Let's conider the phrase:
天地不仁,以萬物為芻狗;聖人不仁,以百姓為芻狗。
"Heaven and earth have no mercy. They treat everything as straw dogs. The sage has no mercy. He treats everyone as straw dogs."

The phrase contains the word "仁" (translated as "mercy" here). English is not my native language, and I am in doubt in understanding the meaning of the word "mercy". "Mercy" could be interpreted as: (1) in common sense like in the phrase "Don't kill me! Please, mercy me!", or (2) like it is used in the Bible (Old Testament), Hebrew meaning, (3) like it is used in the Bible (New Testament), Greek meaning, (3) like in Slavic, etc., translations of the Bible (for example, Slavic meaning of "mercy" is "generosity").

The explanation of "no mercy" as: "the Sun shows it's light to anyone, no matter how bad he is..." lets me think that "mercy" has another meaning here.

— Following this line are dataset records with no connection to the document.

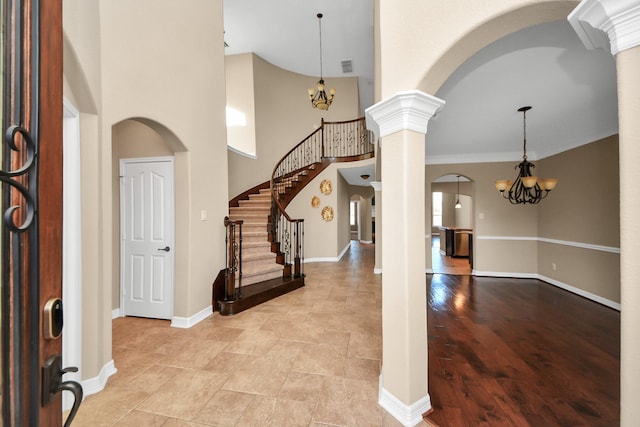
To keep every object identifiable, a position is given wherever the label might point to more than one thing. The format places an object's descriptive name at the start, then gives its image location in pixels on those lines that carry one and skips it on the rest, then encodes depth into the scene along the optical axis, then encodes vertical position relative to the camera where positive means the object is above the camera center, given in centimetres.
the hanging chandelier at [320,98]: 601 +274
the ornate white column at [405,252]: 177 -26
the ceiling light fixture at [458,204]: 1244 +47
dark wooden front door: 59 +2
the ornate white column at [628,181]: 103 +13
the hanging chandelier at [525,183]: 416 +52
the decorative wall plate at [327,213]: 802 +6
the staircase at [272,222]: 387 -12
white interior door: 347 -27
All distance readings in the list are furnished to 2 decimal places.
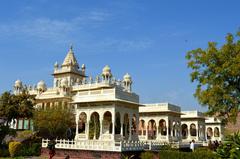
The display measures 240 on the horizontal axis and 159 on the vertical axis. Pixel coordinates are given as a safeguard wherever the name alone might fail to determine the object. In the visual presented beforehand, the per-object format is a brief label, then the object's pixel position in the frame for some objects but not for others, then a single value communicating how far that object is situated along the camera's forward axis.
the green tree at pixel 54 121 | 34.97
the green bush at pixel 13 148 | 29.17
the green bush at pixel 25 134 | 37.22
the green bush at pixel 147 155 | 24.83
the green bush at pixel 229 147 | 13.44
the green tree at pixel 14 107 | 38.38
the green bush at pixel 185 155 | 20.41
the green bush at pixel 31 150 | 30.26
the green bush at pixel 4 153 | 28.68
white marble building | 28.67
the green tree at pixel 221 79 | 23.81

IMHO, if the Sun send its light to anyone, it DOES have mercy.

Due to that, the statement above could be interpreted starting from: "Heaven and earth do not have pity to anything..." (i.e. they are ready to kill anything), up to: "Heaven and earth are not generous to anything" (they do not want to feed anything).
(By the way, how heaven and earth could be [not] merciful to such things like stones, trees or cars?)

In my opinion, better interpretation of the phrase comes from the pictogram of the kanji "仁" (translated here as "mercy"). The kanji consists from parts: "a man" and "two". Among other interpretations of the kanji, it could be intetrpreted as "two human beings merged into one" or "two entities merged into one", or "two entities considered as one". Some esoterical schools calls such "merge" as "identification" ("attachement" is also ok).

So, we could translate
"天地不仁,以萬物為芻狗;聖人不仁,以百姓為芻狗。" as:
"Heaven and earth do not identify themselfself with anything, they treat all things as stray dogs; The sage does not identify himself with people, he treats all people as stray dogs."
or
"Heaven and earth do not attach themselfself to anything, they treat all things as stray dogs; The sage does not attach himself to people, he treats all people as stray dogs."

And because heaven and earth are not identical:
"... Between heaven and earth, isn't it a bellows?", etc.

What do you think about that? :)

Unknown said...

Thank you, VZ-san.

"Attach themselves"?

As for identity, would you please visit «Don't rely 51-10» and clic the label «No Self»?

There is no such a thing as Self. Mu-ga 無我。